INPUT DATA START

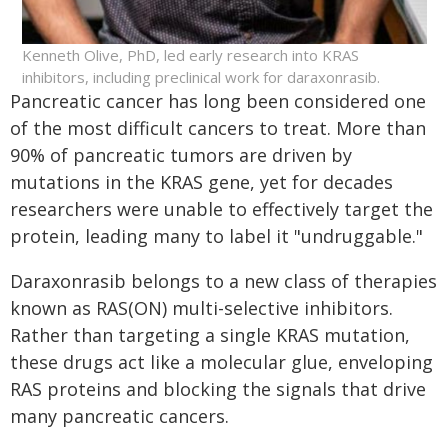
Kenneth Olive, PhD, led early research into KRAS
inhibitors, including preclinical work for daraxonrasib.
Pancreatic cancer has long been considered one
of the most difficult cancers to treat. More than
90% of pancreatic tumors are driven by
mutations in the KRAS gene, yet for decades
researchers were unable to effectively target the
protein, leading many to label it "undruggable."
Daraxonrasib belongs to a new class of therapies
known as RAS(ON) multi-selective inhibitors.
Rather than targeting a single KRAS mutation,
these drugs act like a molecular glue, enveloping
RAS proteins and blocking the signals that drive
many pancreatic cancers.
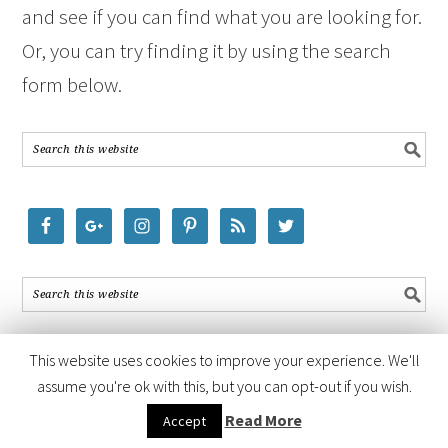
and see if you can find what you are looking for.
Or, you can try finding it by using the search
form below.
This website uses cookies to improve your experience. We'll
assume you're ok with this, but you can opt-out if you wish.
COPYRIGHT © 2026 ·
FOODIE PRO THEME
BY
SHAY BOCKS
· BUILT ON
Read More
Accept
THE
GENESIS FRAMEWORK
· POWERED BY
WORDPRESS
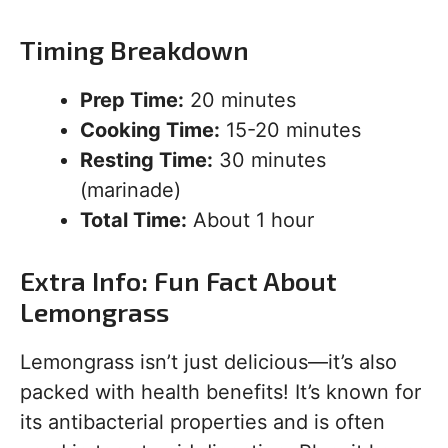
Timing Breakdown
Prep Time:
20 minutes
Cooking Time:
15-20 minutes
Resting Time:
30 minutes
(marinade)
Total Time:
About 1 hour
Extra Info: Fun Fact About
Lemongrass
Lemongrass isn’t just delicious—it’s also
packed with health benefits! It’s known for
its antibacterial properties and is often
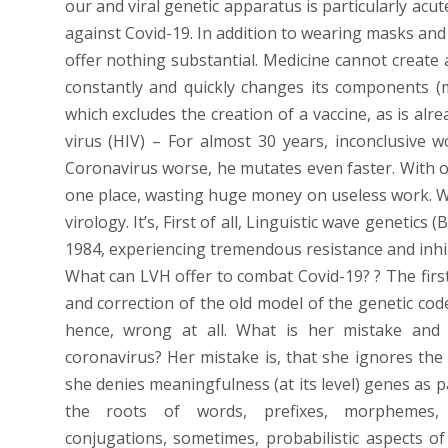
our and viral genetic apparatus is particularly ac
against Covid-19. In addition to wearing masks and
offer nothing substantial. Medicine cannot create 
constantly and quickly changes its components (
which excludes the creation of a vaccine, as is al
virus (HIV) – For almost 30 years, inconclusive w
Coronavirus worse, he mutates even faster. With ol
one place, wasting huge money on useless work. 
virology. It’s, First of all, Linguistic wave genetic
1984, experiencing tremendous resistance and inhibi
What can LVH offer to combat Covid-19? ? The first
and correction of the old model of the genetic code
hence, wrong at all. What is her mistake and 
coronavirus? Her mistake is, that she ignores the l
she denies meaningfulness (at its level) genes as p
the roots of words, prefixes, morphemes, 
conjugations, sometimes, probabilistic aspects of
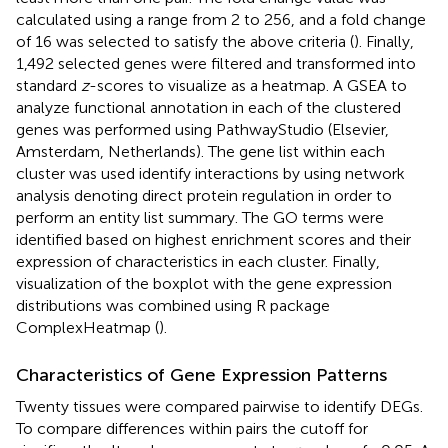
calculated using a range from 2 to 256, and a fold change
of 16 was selected to satisfy the above criteria (
). Finally,
1,492 selected genes were filtered and transformed into
standard
z
-scores to visualize as a heatmap. A GSEA to
analyze functional annotation in each of the clustered
genes was performed using PathwayStudio (Elsevier,
Amsterdam, Netherlands). The gene list within each
cluster was used identify interactions by using network
analysis denoting direct protein regulation in order to
perform an entity list summary. The GO terms were
identified based on highest enrichment scores and their
expression of characteristics in each cluster. Finally,
visualization of the boxplot with the gene expression
distributions was combined using R package
ComplexHeatmap (
).
Characteristics of Gene Expression Patterns
Twenty tissues were compared pairwise to identify DEGs.
To compare differences within pairs the cutoff for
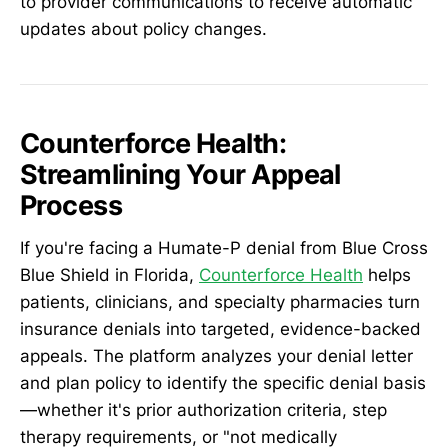
to provider communications to receive automatic
updates about policy changes.
Counterforce Health:
Streamlining Your Appeal
Process
If you're facing a Humate-P denial from Blue Cross
Blue Shield in Florida,
Counterforce Health
helps
patients, clinicians, and specialty pharmacies turn
insurance denials into targeted, evidence-backed
appeals. The platform analyzes your denial letter
and plan policy to identify the specific denial basis
—whether it's prior authorization criteria, step
therapy requirements, or "not medically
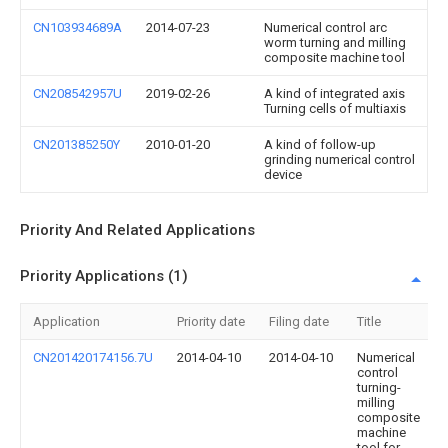
CN103934689A
2014-07-23
Numerical control arc
worm turning and milling
composite machine tool
CN208542957U
2019-02-26
A kind of integrated axis
Turning cells of multiaxis
CN201385250Y
2010-01-20
A kind of follow-up
grinding numerical control
device
Priority And Related Applications
Priority Applications (1)
Application
Priority date
Filing date
Title
CN201420174156.7U
2014-04-10
2014-04-10
Numerical
control
turning-
milling
composite
machine
tool for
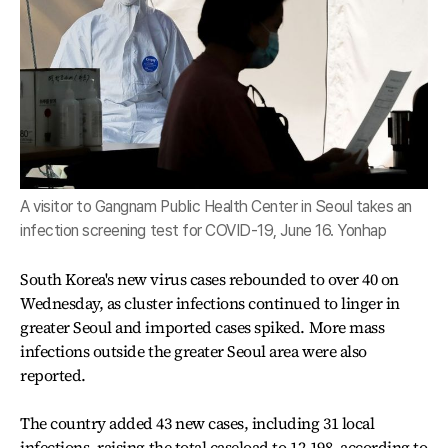
A visitor to Gangnam Public Health Center in Seoul takes an
infection screening test for COVID-19, June 16. Yonhap
South Korea's new virus cases rebounded to over 40 on
Wednesday, as cluster infections continued to linger in
greater Seoul and imported cases spiked. More mass
infections outside the greater Seoul area were also
reported.
The country added 43 new cases, including 31 local
infections, raising the total caseload to 12,198, according to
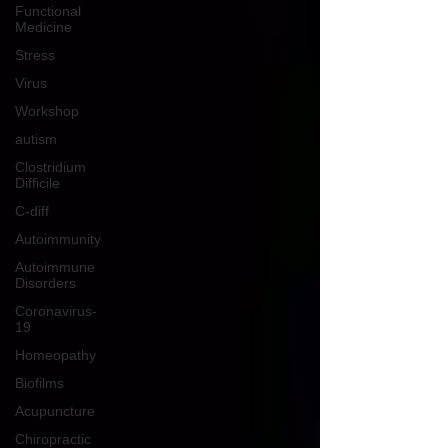
Functional
Medicine
Stress
Virus
Workshop
autism
Clostridium
Difficile
C-diff
Autoimmunity
Autoimmune
Disorders
Coronavirus-
19
Homeopathy
Biofilms
Acupuncture
Chiropractic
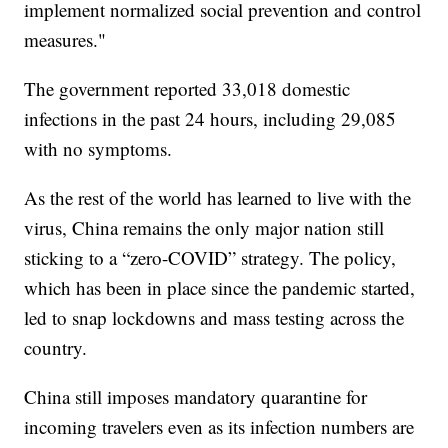
implement normalized social prevention and control
measures."
The government reported 33,018 domestic
infections in the past 24 hours, including 29,085
with no symptoms.
As the rest of the world has learned to live with the
virus, China remains the only major nation still
sticking to a “zero-COVID” strategy. The policy,
which has been in place since the pandemic started,
led to snap lockdowns and mass testing across the
country.
China still imposes mandatory quarantine for
incoming travelers even as its infection numbers are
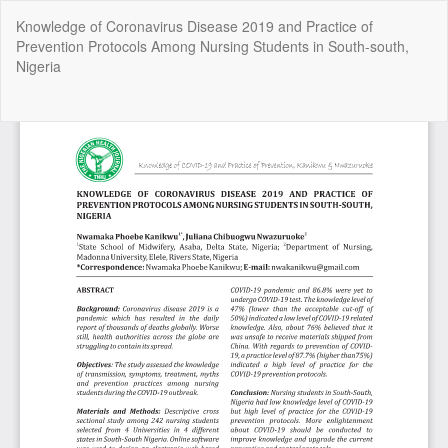
Return
Knowledge of Coronavirus Disease 2019 and Practice of
to
Prevention Protocols Among Nursing Students in South-south,
Article
Nigeria
Details
Do
Do
P
Copyright @2025 - The Nigerian Health Journal | By
Afrischolar
Discovery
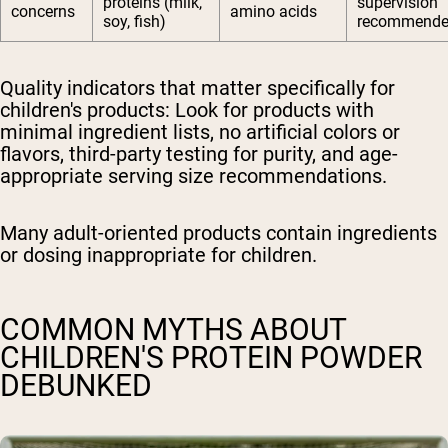
proteins (milk,
supervision
concerns
amino acids
soy, fish)
recommend
Quality indicators that matter specifically for
children's products:
Look for products with
minimal ingredient lists, no artificial colors or
flavors, third-party testing for purity, and age-
appropriate serving size recommendations.
Many adult-oriented products contain ingredients
or dosing inappropriate for children.
COMMON MYTHS ABOUT
CHILDREN'S PROTEIN POWDER
DEBUNKED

INPUT DATA END

WHAT YOU NEED TO DO: Look through the data above. Copy every line with the string "from" in it.

FINAL ANSWER:
calculated using a range from 2 to 256, and a fold change
If you're facing a Humate-P denial from Blue Cross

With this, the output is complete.